As I recall that was Shakespeare.....


----------



## SONNET CLV (May 31, 2014)

"Music is the most witless thing conceivable, ..."

Before I move on deeper into the articles, I must ponder that opening assertion. If I conclude as I am now leaning that the statement is pure balderdash, I shall not read on. For even if the statement _hints_ at a modicum of truth, there is certainly something at least conceivably _more_ witless, and that is to assert that music is the most foolish and stupid thing conceivable.


----------



## RichardWagnerOfficial (Sep 11, 2021)

Wit =/= intelligence.


----------



## Forster (Apr 22, 2021)

SONNET CLV said:


> "Music is the most witless thing conceivable, ..."
> 
> Before I move on deeper into the articles, I must ponder that opening assertion. If I conclude as I am now leaning that the statement is pure balderdash, I shall not read on. For even if the statement _hints_ at a modicum of truth, there is certainly something at least conceivably _more_ witless, and that is to assert that music is the most foolish and stupid thing conceivable.

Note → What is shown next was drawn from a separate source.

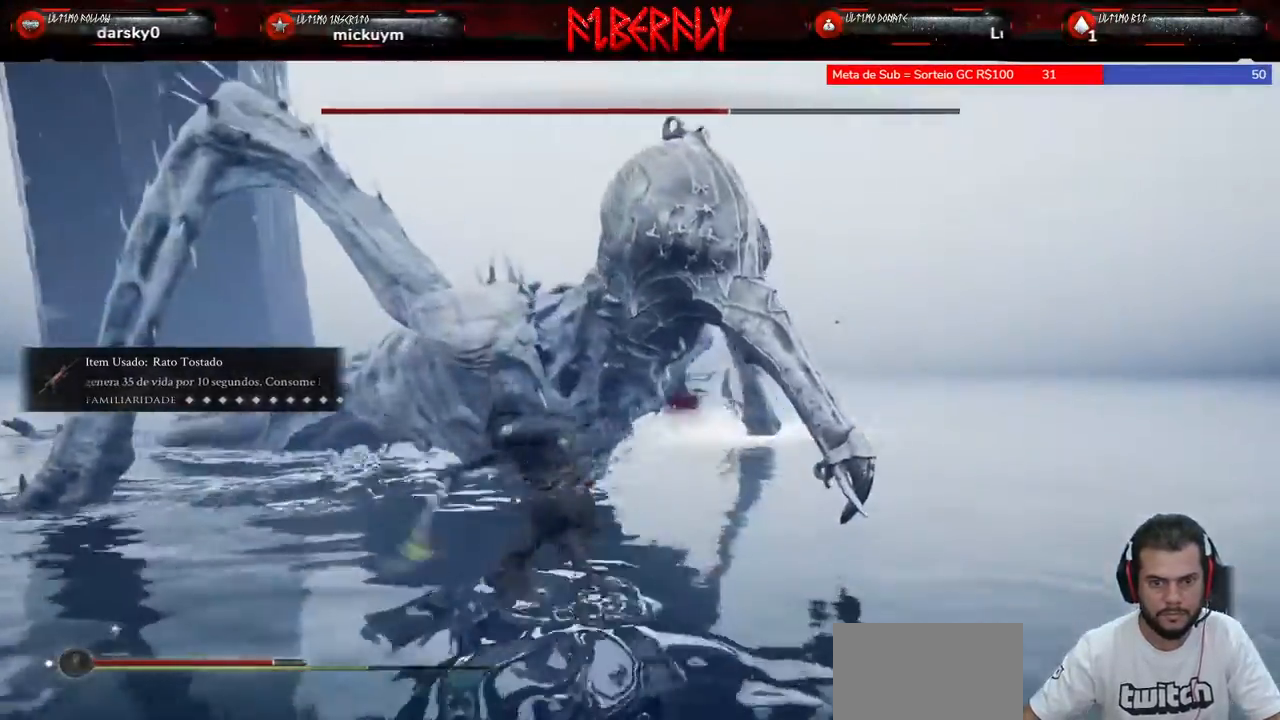
{"keys": [], "mouse": [], "mouse_move": "still", "events": [[100, "mouse_left", "up"], [200, "mouse_left", "down"], [233, "mouse_left", "up"], [333, "mouse_left", "down"], [367, "mouse_left", "up"]]}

Well, I got past your opening line, but couldn't stomach this...


> Surely we may call the A-major Symphony of Beethoven the brightest thing that any art has e'er brought forth: but can we imagine the genius of this work in any but a state of loftiest transport? Here is held a Dionysos-feast such as only on the most ideal of suppositions can the Greek have ever celebrated: let us plunge into the rushing tumult, the frenzy of delight, we never leave the realm of lofty ecstasy, high as heaven above the soil where Wit rakes up its meagre fancies.


I mean, I quite like the 7th, but really..


----------



## marlow (11 mo ago)

“If there is anyone here whom I have not insulted, I beg his pardon.”

(Johannes Brahms)


----------



## amfortas (Jun 15, 2011)

Kind of reminds me of Tony Palmer's old _Wagner_ film from years ago, featuring Richard Burton's last performance. In a memorable soirée scene, one thing becomes abundantly clear: when Wagner's around, never, EVER mention Meyerbeer.


----------